• 25 Jan 2017
  • 4 Min read

Industry round-up: Google rolls out penalties for intrusive pop-ups & privacy search engine DuckDuckGo passes 10 billion milestone

The latest edition of our industry round-up will make sure you’re up to speed with the latest digital marketing news, which includes Google rolling out its penalty policy for mobile intrusive interstitials, Google’s new Android search app searching even when you lose connection, and privacy search engine DuckDuckGo hitting a new milestone.

Google rolls out penalties for intrusive adsWoman on a mobile phone

Google has confirmed that new penalties have been brought in for pop-ups that intrude on the user’s browsing experience when accessed from a search results page. These pop-ups, which are known as interstitials, often block content with requests or adverts before you can continue reading the page. The roll-out began on the 10 January 2017 and was confirmed by Google webmaster trend analysts John Mueller and Gary Illyes on Twitter.

On its webmaster blog in August 2016, Google outlined the steps it was going to take to make content more accessible for users of mobile devices. One of these measures is to penalise pages that obstruct content visited straight from a results page with interstitials.

The search giant said: “[P]ages where content is not easily accessible to a user on the transition from the mobile search results may not rank as highly.” This means that the penalties will only affect the first page accessed from a mobile results page that has an intrusive interstitial, and will not impact those that crop up as the user navigates to other pages within the site.

Google also outlined the types of interstitials that were going to be penalised, which include:

  • Pop-up adverts that cover all of the content immediately after accessing the page or during the time spent browsing it.
  • Standalone interstitials that have to be dismissed before browsing content.
  • Page layouts that present the above-the-fold portion as an interstitial and hide content beneath it.

They also gave details about which types of interstitials that would not be penalised if they were used within reason:

  • Interstitials that carry a legal purpose, like cookie disclaimers or requests for a user’s age.
  • Log-in interstitials that appear when content is not publicly indexable, such as content behind a paywall.
  • Page banners that leave a good amount of space around them and can be easily dismissed.

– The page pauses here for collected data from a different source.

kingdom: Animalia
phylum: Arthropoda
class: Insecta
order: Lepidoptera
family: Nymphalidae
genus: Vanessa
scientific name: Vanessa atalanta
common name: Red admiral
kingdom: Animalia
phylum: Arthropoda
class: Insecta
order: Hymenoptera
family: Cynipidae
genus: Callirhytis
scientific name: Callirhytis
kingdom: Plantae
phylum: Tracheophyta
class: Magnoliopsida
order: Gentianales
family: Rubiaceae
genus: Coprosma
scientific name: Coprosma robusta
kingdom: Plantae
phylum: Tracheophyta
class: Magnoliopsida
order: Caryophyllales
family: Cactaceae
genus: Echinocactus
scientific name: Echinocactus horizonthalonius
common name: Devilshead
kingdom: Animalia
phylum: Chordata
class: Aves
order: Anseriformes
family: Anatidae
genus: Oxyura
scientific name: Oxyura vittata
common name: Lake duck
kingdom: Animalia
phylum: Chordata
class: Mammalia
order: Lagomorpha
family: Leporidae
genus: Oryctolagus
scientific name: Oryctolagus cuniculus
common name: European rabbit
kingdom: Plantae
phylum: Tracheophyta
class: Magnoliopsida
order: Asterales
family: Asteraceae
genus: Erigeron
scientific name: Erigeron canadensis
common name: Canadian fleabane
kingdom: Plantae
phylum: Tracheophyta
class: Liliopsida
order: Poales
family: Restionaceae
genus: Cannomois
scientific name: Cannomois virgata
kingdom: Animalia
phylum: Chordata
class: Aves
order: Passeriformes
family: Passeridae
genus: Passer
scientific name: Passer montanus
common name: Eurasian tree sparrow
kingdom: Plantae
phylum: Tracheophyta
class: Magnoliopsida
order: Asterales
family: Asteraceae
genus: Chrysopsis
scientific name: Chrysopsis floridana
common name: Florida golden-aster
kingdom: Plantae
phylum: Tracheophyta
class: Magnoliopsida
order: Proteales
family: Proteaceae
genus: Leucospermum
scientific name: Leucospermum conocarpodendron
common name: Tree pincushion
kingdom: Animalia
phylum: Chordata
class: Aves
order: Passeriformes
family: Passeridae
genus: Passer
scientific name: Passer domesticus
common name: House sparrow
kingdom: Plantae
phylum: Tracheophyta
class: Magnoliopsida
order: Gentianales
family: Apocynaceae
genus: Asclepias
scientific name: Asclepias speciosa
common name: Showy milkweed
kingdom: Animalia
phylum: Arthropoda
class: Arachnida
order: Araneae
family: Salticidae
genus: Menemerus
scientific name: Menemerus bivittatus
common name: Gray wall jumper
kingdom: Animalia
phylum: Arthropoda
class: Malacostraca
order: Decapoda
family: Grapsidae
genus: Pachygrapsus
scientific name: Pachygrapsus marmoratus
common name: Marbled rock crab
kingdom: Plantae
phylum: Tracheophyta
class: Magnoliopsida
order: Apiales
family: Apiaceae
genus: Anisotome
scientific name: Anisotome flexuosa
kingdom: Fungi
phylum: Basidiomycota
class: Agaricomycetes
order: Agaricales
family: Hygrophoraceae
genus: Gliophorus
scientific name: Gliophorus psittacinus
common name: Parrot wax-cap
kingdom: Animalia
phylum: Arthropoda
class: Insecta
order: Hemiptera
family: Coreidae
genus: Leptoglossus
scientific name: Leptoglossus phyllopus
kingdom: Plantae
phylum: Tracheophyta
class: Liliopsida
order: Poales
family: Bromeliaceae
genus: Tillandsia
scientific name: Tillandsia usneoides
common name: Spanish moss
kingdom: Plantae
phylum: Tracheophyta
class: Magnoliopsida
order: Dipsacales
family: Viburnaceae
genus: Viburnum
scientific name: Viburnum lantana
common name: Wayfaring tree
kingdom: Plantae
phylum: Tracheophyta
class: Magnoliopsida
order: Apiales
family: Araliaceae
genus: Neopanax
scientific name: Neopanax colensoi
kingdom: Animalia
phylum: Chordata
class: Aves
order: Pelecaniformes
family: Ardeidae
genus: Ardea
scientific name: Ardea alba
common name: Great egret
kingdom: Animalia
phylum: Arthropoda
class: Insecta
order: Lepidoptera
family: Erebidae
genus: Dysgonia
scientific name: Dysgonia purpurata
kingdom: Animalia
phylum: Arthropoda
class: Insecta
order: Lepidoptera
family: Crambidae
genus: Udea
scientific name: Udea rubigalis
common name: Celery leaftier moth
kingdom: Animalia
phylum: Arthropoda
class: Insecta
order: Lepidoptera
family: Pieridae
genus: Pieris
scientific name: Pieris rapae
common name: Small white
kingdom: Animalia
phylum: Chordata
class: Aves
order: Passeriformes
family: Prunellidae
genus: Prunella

Google’s new Android search app keeps searching even when you lose connection

Google Android search

It can be frustrating when you move into an area with low phone signal and your browsing comes to an unexpected halt, but the new Google Android app has a solution that could make life easier.

In a recent blog post, the search giant announced that its newly developed app for Android devices will continue trying your search after you lose signal, and inform you when results are ready to view.

As searches are resubmitted once you regain signal, you can queue up your queries and easily access them once you get some bars.

Privacy search engine DuckDuckGo hits 10-billion searches milestoneDuckDuckGo screenshot January 2017

DuckDuckGo, a privacy search engine that does not track any of its users’ queries, has revealed that it reached a milestone of an accumulative 10 billion searches in 2016. This figure stretches back to the launch of the website in September 2008.

In a blog post, founder Gabriel Weinberg said that 4 billion of those searches came in 2016 alone and that people were seeking ways to reduce their digital footprint. He cited a Pew Research study that found that 40% of people believe their search engine provider should not store information about their activity.

As well as not tracking its users’ queries, DuckDuckGo steers clear of personalised results, instead favouring results from crowdsourced websites like Wikipedia and from partnerships with other search engines like Yahoo! and Bing. This means that whoever the user is, they will always get the same results, even if they are in a different location or have browsed more websites since their last visit.